Le courage d'être heureux : la permanence du travail de deuil

«Ce n'est pas mon premier livre mais c'est le premier dans lequel je livre,
non sans timidité et sans une certaine appréhension, une part importante
de moi-même.» Claire Kebers
Bien qu'en deuil et en tristesse, qu'en est-il de notre désir de vivre ? Question
souveraine qui constitue le fil rouge de ce livre.
Le deuil s'impose dans une succession d'expériences individuelles, dans des
conditions de vie et à des âges chaque fois différents. C'est dire qu'il échappe
à l'explication théorique.
Le deuil dont il s'agit ici est celui qui nous laboure quand la longueur de la
maladie et l'irréversible de la mort viennent contredire nos illusions tenaces
d'immortalité.
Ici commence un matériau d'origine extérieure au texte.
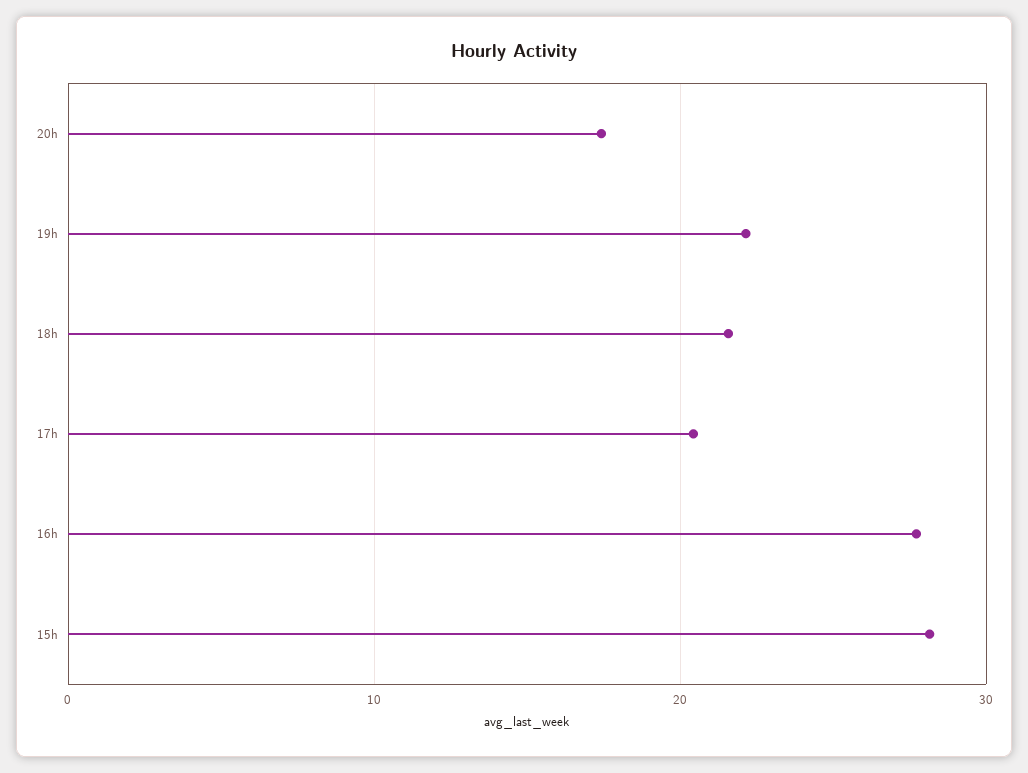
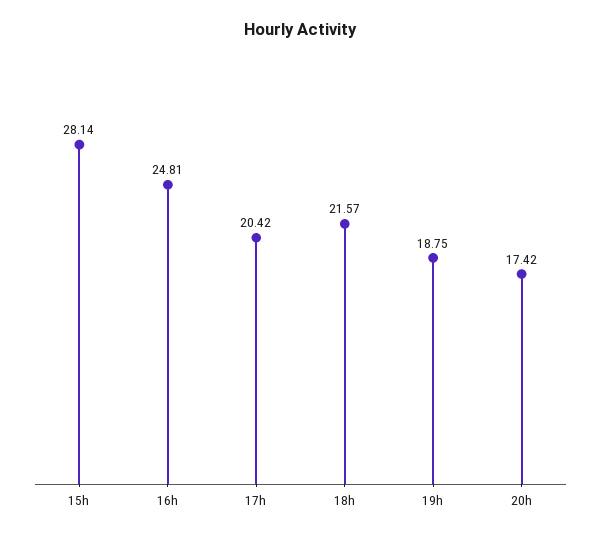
  {
    "20h": 17.42,
-   "19h": 22,
+   "19h": 18.75,
    "18h": 21.57,
    "17h": 20.42,
-   "16h": 28,
+   "16h": 24.81,
    "15h": 28.14
  }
Surgit alors le travail de deuil, sorte de chemin initiatique
traversé de «pourquoi», de «plus jamais», de «trop tard» baignés parfois,
sinon souvent, dans des sentiments de culpabilité qui, humblement et
douloureusement, décapent notre humanité.
C'est alors que le travail de deuil laisse surgir notre faim de vie enracinée
ou retrouvée, c'est selon l'histoire de chacun, dans l'amour, le pardon,
l'espérance, et le courage d'être heureux.
Un livre à la manière d'une longue méditation pour dire que si nous ne
pouvons pas empêcher la douleur du deuil, il nous est possible d'éviter ce
qui fait que nous en gardions un mal de vivre.